Determination of the cellular composition (immunophenotyping) of blood lymphocytes is the main component in the assessment of immune status, which is performed by flow cytofluorimetry. Immunophenotyping of leukocytes consists in the detection of differentiation markers, or CD-antigens, on their surface. Leukocytes express a number of surface and cytoplasmic antigens unique to their subpopulation and stage of development. CD-antigens (cluster of differentiation antigens) are antigens on the surface of cells, markers that distinguish certain cell types from others. The differentiation of these antigens has been studied and sta ndardized, and they have been assigned specific numbers. CDs can be recognized using appropriate monoclonal antibodies.

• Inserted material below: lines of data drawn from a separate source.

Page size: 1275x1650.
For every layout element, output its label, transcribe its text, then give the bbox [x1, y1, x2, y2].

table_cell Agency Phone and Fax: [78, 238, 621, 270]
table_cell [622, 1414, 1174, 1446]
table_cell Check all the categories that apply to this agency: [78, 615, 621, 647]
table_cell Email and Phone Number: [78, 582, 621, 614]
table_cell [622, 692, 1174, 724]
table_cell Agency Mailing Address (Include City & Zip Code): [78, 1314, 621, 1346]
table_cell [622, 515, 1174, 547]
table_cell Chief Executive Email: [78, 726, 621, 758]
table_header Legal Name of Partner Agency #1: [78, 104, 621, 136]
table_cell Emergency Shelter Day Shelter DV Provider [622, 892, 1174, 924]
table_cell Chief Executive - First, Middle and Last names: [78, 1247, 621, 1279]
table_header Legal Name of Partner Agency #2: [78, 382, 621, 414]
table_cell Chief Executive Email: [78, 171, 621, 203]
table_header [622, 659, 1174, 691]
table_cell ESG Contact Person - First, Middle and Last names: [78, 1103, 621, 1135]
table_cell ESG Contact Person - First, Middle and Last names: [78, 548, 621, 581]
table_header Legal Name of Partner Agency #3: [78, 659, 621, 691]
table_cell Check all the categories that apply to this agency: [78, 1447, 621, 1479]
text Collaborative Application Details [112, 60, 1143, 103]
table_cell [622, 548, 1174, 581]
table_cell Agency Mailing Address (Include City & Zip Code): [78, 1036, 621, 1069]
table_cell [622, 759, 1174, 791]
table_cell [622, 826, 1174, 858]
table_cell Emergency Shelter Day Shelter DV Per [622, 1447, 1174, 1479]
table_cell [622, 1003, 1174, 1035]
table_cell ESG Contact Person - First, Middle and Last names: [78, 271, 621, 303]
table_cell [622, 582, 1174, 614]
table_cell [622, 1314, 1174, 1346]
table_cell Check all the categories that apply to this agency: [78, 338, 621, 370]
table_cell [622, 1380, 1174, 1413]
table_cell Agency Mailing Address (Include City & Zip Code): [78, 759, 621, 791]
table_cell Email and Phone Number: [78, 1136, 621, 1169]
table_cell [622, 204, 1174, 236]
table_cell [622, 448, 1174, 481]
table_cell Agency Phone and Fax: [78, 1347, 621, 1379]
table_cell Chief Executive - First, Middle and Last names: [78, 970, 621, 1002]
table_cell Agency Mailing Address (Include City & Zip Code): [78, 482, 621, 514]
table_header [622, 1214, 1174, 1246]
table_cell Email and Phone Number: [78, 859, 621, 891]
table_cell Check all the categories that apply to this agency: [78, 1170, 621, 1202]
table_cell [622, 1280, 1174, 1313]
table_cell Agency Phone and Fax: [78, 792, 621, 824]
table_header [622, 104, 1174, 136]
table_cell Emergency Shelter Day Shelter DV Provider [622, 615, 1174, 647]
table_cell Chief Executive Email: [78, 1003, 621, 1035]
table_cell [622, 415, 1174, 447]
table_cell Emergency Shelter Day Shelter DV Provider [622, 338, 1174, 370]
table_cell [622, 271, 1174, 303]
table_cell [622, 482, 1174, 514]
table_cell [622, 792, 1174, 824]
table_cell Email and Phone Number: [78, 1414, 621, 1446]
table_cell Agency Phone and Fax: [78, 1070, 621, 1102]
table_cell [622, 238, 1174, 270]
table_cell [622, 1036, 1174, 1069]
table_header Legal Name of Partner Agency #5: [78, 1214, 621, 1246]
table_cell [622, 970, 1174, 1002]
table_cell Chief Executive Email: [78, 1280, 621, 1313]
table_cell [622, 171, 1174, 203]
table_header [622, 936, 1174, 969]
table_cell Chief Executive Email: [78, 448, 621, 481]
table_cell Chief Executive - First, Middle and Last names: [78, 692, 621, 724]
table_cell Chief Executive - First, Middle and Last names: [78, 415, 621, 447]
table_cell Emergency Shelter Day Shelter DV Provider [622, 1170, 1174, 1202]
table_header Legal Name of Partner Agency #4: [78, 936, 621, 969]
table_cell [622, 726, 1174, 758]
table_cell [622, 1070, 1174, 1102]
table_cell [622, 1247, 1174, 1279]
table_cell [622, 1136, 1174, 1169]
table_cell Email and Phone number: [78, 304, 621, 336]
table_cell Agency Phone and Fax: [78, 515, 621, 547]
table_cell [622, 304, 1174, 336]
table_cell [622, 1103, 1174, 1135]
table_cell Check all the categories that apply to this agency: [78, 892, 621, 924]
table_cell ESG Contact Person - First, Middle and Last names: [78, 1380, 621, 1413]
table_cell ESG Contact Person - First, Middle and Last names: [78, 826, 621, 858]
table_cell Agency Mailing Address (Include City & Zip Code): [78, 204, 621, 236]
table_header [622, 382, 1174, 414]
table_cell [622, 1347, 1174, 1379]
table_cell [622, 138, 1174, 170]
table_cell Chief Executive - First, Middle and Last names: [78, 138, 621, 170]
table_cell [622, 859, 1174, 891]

• B-lymphocytes (CD19+CD3-) abs. and rel.
  
• True natural killer cells (NK cells) (CD3-CD56+) abs. and rel.
  
• T-lymphocytes (CD3+CD19-) abs. and rel.
  
• T-helper/inductors (CD3+CD4+) abs. and rel. 
  
• T-cytotoxic lymphocytes (T-CTL) (CD3+CD8+) abs. and rel.
  
• T-lymphocytes expressing NK-cell markers (T-NK cells) (CD3+CD56+) abs. and rel.
  
• Activated T-lymphocytes (CD3+HLA-DR+) abs. and rel.
  
• Activated T-lymphocytes (CD3+CD25+) abs. and rel.